WORK ITEM: Nothing but the lines from the one containing "coaster: present [433,528,484,550]" through the end of the data below may appear in the response, each one exact.

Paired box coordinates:
_ _ _
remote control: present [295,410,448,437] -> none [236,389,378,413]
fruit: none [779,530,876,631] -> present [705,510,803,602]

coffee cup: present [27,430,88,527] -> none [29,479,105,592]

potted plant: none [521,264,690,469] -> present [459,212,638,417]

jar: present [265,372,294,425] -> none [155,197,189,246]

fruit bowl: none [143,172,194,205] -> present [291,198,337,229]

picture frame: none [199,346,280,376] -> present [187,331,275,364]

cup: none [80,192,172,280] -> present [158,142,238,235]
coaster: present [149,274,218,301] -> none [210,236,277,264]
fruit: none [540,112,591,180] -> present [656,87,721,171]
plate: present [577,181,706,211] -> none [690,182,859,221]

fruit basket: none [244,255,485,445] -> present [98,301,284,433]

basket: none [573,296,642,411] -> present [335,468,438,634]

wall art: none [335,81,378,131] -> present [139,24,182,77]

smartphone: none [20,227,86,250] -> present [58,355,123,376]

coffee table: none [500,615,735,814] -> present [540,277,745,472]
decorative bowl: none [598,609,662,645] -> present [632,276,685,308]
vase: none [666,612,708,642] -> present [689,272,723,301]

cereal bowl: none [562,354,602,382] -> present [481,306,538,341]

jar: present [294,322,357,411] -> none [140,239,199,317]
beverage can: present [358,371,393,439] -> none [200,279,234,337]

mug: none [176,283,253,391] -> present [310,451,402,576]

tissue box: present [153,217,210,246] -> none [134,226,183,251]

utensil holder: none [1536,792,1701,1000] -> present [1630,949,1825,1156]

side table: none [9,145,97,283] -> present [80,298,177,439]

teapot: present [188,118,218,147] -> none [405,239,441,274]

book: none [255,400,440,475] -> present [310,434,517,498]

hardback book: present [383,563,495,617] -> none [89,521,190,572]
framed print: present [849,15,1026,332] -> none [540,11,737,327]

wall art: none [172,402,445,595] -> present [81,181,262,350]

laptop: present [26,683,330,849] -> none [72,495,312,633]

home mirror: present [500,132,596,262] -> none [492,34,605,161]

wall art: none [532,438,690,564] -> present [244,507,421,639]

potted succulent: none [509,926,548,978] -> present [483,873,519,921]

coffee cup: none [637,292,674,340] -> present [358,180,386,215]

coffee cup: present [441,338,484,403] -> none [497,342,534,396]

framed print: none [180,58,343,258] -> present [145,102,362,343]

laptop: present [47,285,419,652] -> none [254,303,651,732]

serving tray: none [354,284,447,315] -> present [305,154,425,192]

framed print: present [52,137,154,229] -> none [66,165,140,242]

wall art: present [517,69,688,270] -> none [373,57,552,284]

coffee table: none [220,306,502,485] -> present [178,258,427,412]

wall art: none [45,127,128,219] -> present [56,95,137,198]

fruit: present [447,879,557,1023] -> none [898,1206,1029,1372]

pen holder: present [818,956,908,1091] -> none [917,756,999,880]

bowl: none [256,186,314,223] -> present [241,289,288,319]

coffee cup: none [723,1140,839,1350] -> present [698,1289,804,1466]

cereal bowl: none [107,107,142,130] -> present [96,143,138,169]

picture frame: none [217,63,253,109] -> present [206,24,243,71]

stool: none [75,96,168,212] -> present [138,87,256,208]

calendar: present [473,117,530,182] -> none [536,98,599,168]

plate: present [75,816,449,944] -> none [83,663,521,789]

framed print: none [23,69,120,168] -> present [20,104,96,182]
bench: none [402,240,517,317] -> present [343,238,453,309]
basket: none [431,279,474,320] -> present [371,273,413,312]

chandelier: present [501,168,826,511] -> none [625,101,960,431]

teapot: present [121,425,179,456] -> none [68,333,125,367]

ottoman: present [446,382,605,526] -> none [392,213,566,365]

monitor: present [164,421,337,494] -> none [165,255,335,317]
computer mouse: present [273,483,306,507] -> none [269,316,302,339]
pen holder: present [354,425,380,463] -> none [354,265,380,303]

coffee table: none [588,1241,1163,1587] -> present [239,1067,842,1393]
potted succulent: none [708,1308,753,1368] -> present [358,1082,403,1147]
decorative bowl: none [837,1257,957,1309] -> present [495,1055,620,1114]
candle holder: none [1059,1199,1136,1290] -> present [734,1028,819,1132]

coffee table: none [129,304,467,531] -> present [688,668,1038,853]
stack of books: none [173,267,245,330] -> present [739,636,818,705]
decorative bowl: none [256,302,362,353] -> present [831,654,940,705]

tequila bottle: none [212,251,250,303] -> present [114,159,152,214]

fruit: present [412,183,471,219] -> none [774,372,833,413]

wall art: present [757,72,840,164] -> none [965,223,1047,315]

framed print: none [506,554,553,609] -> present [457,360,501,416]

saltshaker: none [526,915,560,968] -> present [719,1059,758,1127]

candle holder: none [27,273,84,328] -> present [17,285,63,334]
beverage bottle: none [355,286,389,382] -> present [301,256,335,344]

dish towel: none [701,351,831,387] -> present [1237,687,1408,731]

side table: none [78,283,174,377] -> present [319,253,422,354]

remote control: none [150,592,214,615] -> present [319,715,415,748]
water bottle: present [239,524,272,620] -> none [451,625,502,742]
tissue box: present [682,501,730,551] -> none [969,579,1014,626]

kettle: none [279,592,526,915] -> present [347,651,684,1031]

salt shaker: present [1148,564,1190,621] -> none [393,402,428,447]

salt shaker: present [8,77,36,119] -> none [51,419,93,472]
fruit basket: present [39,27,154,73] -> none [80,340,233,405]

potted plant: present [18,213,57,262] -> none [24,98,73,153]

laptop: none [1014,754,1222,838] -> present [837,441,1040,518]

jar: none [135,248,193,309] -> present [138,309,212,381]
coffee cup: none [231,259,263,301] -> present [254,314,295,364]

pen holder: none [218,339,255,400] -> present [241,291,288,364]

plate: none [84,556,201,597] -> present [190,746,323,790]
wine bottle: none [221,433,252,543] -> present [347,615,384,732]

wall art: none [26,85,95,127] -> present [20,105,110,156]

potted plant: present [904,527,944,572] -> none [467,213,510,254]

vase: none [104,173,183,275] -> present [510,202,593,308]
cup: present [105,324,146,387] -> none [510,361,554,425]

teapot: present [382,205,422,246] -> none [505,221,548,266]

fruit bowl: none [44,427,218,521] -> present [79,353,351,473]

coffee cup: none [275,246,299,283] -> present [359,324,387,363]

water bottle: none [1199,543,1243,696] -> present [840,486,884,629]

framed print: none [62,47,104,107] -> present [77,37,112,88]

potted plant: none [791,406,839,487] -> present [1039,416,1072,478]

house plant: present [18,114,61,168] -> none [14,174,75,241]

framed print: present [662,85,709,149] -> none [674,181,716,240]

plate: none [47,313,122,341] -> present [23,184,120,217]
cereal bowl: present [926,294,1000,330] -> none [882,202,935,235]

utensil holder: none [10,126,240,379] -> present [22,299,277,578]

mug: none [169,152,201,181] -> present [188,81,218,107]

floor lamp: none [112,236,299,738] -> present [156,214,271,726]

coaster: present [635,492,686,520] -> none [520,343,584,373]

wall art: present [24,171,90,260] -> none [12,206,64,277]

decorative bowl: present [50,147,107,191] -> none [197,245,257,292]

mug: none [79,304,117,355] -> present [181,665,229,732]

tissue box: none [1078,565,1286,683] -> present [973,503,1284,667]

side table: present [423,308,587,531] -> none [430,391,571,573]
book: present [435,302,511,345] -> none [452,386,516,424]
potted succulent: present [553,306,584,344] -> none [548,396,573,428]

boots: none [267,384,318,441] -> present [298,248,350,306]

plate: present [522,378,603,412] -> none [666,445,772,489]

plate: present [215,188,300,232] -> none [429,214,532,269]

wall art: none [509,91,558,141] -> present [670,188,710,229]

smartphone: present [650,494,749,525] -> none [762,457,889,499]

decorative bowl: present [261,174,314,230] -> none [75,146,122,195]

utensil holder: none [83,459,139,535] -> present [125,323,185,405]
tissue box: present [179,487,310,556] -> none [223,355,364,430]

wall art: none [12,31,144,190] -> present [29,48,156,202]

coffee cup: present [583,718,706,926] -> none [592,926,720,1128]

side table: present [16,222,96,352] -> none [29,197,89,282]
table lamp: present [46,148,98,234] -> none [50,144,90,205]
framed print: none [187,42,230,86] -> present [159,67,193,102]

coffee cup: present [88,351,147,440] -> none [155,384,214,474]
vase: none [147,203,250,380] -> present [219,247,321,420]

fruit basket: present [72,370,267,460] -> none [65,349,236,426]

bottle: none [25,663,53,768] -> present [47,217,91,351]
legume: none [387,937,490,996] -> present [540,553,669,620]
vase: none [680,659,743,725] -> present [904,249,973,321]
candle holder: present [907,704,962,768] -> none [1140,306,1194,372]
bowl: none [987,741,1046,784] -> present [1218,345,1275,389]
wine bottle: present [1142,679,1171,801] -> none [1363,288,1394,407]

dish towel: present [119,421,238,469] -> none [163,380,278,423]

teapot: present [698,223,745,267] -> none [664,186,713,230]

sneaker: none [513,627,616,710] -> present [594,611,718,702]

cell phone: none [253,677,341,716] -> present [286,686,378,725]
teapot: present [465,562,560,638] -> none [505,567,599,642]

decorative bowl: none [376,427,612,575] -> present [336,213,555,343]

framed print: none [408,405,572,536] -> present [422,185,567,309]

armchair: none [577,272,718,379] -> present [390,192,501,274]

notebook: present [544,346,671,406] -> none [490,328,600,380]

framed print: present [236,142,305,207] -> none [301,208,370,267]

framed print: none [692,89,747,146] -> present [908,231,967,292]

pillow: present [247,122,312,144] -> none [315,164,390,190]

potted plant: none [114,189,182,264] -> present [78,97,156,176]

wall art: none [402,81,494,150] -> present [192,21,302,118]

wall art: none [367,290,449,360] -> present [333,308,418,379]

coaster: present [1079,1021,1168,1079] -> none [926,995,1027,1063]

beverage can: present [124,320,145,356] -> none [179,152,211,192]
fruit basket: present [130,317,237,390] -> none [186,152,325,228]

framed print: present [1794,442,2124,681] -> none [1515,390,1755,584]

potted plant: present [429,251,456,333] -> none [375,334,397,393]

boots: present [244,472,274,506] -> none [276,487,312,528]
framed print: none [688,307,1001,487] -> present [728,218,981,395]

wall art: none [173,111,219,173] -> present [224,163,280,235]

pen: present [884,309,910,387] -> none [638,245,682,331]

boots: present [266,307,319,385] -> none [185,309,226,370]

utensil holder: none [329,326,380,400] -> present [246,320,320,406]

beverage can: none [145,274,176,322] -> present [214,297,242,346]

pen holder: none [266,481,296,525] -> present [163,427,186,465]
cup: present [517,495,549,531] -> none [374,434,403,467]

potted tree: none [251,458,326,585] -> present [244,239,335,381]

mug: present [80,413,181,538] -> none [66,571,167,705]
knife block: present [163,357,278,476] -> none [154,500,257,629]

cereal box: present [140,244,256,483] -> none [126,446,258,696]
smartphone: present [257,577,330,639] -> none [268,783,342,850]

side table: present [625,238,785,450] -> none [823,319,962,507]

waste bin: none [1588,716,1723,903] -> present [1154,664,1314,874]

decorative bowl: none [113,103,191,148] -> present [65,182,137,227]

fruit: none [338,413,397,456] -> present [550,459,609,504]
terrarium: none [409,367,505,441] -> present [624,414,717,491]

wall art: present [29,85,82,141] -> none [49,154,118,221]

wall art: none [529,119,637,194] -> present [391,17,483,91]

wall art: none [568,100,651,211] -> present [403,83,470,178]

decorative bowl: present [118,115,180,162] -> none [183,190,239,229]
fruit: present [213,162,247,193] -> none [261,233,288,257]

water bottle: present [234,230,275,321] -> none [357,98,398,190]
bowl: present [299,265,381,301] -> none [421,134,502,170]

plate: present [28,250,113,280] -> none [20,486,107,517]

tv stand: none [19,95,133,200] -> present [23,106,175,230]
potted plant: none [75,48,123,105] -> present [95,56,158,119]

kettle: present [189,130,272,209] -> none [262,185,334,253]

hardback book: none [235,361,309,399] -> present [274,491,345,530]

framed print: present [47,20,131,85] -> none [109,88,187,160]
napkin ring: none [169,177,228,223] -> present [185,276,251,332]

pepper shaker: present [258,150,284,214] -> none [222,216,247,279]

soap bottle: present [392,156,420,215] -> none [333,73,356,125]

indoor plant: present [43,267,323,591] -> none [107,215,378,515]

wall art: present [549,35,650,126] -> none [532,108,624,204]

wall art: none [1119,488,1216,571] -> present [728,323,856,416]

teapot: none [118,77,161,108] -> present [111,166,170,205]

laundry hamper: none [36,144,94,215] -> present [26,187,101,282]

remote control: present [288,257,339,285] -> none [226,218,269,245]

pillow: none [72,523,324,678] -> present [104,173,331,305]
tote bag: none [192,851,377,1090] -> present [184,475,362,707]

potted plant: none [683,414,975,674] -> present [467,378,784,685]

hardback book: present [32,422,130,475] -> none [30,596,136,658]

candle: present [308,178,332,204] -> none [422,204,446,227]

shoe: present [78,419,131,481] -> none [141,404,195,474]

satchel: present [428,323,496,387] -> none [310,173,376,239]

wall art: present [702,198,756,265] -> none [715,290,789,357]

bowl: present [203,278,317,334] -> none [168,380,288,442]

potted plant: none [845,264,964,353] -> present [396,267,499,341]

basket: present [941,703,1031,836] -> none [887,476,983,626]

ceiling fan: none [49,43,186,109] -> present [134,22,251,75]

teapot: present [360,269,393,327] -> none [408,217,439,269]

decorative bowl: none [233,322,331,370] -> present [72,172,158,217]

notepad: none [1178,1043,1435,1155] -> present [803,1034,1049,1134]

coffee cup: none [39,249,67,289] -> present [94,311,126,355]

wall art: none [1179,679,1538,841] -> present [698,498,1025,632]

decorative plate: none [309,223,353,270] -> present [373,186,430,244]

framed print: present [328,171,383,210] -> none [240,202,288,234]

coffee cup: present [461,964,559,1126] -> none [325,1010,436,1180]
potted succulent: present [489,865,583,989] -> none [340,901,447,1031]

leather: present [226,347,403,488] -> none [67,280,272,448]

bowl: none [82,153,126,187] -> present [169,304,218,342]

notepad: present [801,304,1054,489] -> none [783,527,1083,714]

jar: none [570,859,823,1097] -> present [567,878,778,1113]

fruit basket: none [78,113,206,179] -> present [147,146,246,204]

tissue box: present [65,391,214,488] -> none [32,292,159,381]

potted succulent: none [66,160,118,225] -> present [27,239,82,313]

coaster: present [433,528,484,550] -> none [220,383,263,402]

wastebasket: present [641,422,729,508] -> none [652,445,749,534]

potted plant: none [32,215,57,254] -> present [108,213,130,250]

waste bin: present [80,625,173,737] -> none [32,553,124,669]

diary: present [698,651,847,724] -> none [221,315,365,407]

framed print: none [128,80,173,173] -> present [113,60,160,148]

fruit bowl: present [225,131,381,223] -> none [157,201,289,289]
_ _ _
SOLUTION TO THIS EXERCISE:
coaster: present [433,528,484,550] -> none [220,383,263,402]

wastebasket: present [641,422,729,508] -> none [652,445,749,534]

potted plant: none [32,215,57,254] -> present [108,213,130,250]

waste bin: present [80,625,173,737] -> none [32,553,124,669]

diary: present [698,651,847,724] -> none [221,315,365,407]

framed print: none [128,80,173,173] -> present [113,60,160,148]

fruit bowl: present [225,131,381,223] -> none [157,201,289,289]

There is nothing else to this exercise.